• SELECTED EXTRACT:
Basil is from the same family as mint, the Lamiaceae family.
There are many different cultivars:
– Sweet Basil (Ocimum basilicum ) is the most common in Australia.
– Thai Basil (Ocimum basilicum var thyrsiflora ) is common in Thai food and somewhat spicier than sweet basil.
– Lemon Basil (Ocimum citriodorum) has a slightly citrus flavour.
– Bush Basil (Ocimum basilicum var minimum) or Greek Basil is a small variety.
– Purple Basil (Ocimum basilicum var purpurenscens) has a beautiful purple leaf and is wonderful in flavoured vinegars as it gives it a lovely rosy hue.
There are many others, such as cinnamon, camphor, dark opal, holy etc etc.

Some basils are perennial in a warm climate but they are usually treated as annuals.
It has been used for centuries, originating in Asia it is now used worldwide.
Sweet basil plays a major role in Italian sauces, soups and pastas. Asian cuisines use a variety of different basils in stir fries, salads, soups and spring rolls.

Basil likes a compost rich soil.
Plant when the soil has warmed up in late Spring/Summer.
Pinch out the tips to create a bushy plant.
Harvest the top leaves weekly to produce fresh growth.
Small white flowers appear along stems, they can be pruned off and eaten.
Best friend to Tomatoes.
Repels spider mites, aphids and generally benefits your garden.
Can be dried but best used fresh. Freezes well in oil. Stores well covered in olive oil in a jar.

Basil pesto:
2 cups fresh basil leaves
2-3 cloves garlic
2-3 tablespoons pine nuts or cashews, can toast if desired
Salt & pepper
3-5 tablespoons olive oil
60- 90 gm freshly grated Parmesan cheese.

• WHAT TO PRODUCE:
Summarize the basil notes above in two sentences.

• MATERIAL PROVIDED:
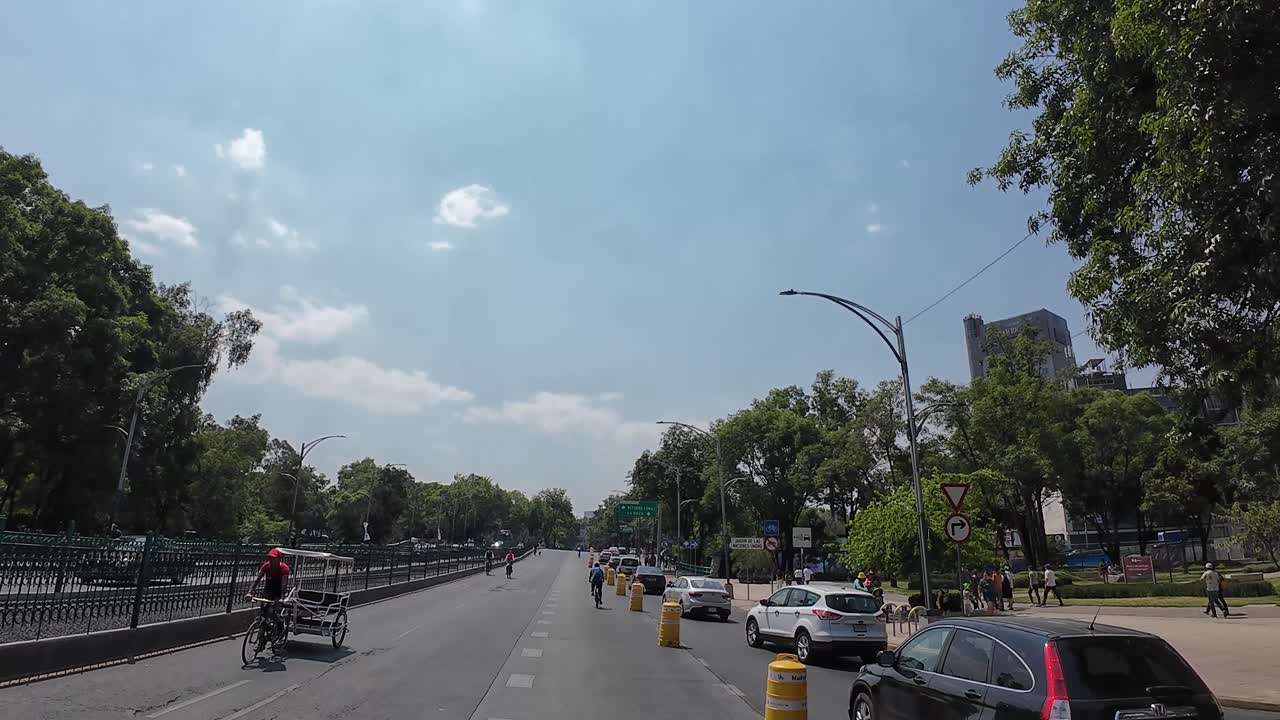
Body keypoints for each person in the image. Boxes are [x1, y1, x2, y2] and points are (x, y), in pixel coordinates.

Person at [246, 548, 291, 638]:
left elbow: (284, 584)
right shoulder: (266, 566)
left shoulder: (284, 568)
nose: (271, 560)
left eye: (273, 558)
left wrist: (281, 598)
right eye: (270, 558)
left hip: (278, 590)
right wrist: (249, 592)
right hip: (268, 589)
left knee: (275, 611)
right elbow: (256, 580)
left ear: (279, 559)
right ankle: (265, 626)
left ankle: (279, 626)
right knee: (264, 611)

--

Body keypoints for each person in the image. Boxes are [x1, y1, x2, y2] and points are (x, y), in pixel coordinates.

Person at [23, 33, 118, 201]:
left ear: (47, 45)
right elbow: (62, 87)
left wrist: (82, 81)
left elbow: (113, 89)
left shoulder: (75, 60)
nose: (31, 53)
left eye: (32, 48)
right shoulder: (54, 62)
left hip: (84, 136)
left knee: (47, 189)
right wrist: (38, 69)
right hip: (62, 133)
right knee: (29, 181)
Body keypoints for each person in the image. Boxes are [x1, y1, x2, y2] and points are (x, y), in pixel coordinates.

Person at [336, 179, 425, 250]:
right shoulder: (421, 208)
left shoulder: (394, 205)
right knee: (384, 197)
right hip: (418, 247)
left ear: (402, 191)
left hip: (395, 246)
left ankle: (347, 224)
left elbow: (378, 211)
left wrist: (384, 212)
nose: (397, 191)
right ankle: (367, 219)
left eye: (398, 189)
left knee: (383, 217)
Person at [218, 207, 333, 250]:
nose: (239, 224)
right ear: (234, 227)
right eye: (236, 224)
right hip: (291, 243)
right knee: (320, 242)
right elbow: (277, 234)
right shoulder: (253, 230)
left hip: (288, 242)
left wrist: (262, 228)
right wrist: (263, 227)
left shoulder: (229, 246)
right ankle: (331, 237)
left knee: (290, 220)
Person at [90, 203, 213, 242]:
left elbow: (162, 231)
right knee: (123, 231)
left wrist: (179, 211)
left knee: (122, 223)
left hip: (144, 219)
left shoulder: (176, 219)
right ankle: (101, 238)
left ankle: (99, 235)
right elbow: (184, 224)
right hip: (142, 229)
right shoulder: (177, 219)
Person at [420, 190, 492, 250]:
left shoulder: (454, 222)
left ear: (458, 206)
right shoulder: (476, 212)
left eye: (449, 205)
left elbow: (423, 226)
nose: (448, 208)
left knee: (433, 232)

• COMPLETED TASK:
Basil belongs to the same family as mint, Lamiaceae, and has many cultivars, including sweet, Thai, lemon, bush, and purple basil, with sweet basil the most common in Australia. It likes compost-rich soil and is planted when the soil has warmed in late spring or summer, and the notes end with a recipe for basil pesto.